DO: Art is a language that we use every day to interpret the world around us.
So those artists that express the anxiety of being unable to interpret the world are actually expressing an important fact. It is not easy to understand what the consequences of these exponential technologies are. That is why it is very important for centres of science and technology to interface with the world of art. There are some wonderful initiatives around this. For example, in California both Nasa and also other institutions like the SETI Institute — the SETI program is the search for extra-terrestrial intelligence — employ artists in residence, people who are tasked with having a very open dialogue with scientists and engineers and translate those dialogues in works of art that can be in a language that a broader number of people understand.
It happens in Europe as well. CERN, for example — the European research centre that produced, designed and built the machine that discovered the Higgs boson and other particles, a Nobel prize-winning endeavour in Geneva, Switzerland — has artists in residence with the same objective. So, this collaboration is extremely important.

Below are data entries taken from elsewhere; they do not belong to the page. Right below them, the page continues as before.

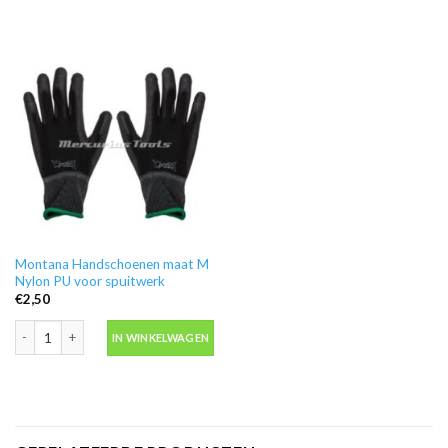
Montana Handschoenen maat M
Nylon PU voor spuitwerk
€
2,50
Montana Handschoenen maat M Nylon PU voor spuitwerk aantal
IN WINKELWAGEN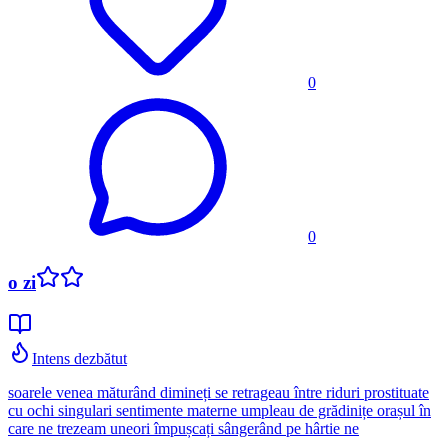
0
0
o zi
Intens dezbătut
soarele venea măturând dimineți se retrageau între riduri prostituate
cu ochi singulari sentimente materne umpleau de grădinițe orașul în
care ne trezeam uneori împușcați sângerând pe hârtie ne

At the same time, we are biologically programmed to pay much more attention to dangers than to positive messages.
So, I’m not surprised that Hollywood movies tend to describe the future more in terms of dystopias rather than in terms of utopias, because they sell more tickets.
It is fine, and just because those pictures of the future are frightening, that doesn’t mean that it’s the reality, that it’s going to become our future reality; it is cathartic and a vision of what we should actually avoid. So it’s entertaining, it’s fun and it’s fine.

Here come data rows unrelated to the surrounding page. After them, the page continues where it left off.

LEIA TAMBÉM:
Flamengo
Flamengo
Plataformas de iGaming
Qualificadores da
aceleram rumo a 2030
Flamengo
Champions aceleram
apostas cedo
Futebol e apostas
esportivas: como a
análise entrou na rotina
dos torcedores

TC: I would like you tell us something about yourself, your main commitments and also your personal vision of the future.
DO: Sure. I’ve been studying and applying exponential technologies for the past twenty years and more. I’ve created, advised and grown start-ups both in Europe and in the US by the dozens, literally, many of which have become successful.
Through this experience, I really developed a vision that takes exponentials for granted, allowing me to ask myself “What’s next?”; and I see an important shift coming, which leverages exponential technologies in organizations that are distributed and decentralized. Just like we are talking over the Internet between two continents, eliminating the distance between each other, thousands and millions of people are able to collaborate today in this way, whether in energy, manufacturing, food, finance, security, learning, even policy-making. Decentralized networks are giving a competitive advantage, as opposed to centralized and hierarchical ones.
Two years ago, I founded a non-profit called Network Society Research that is analysing this shift.
It is a think-tank now, with representatives in over thirty countries, and now I’m in the process of launching Network Society Ventures, which is an investment fund that invests in start-ups, teams, technologies, ideas that implement these technologies for huge economics upsides.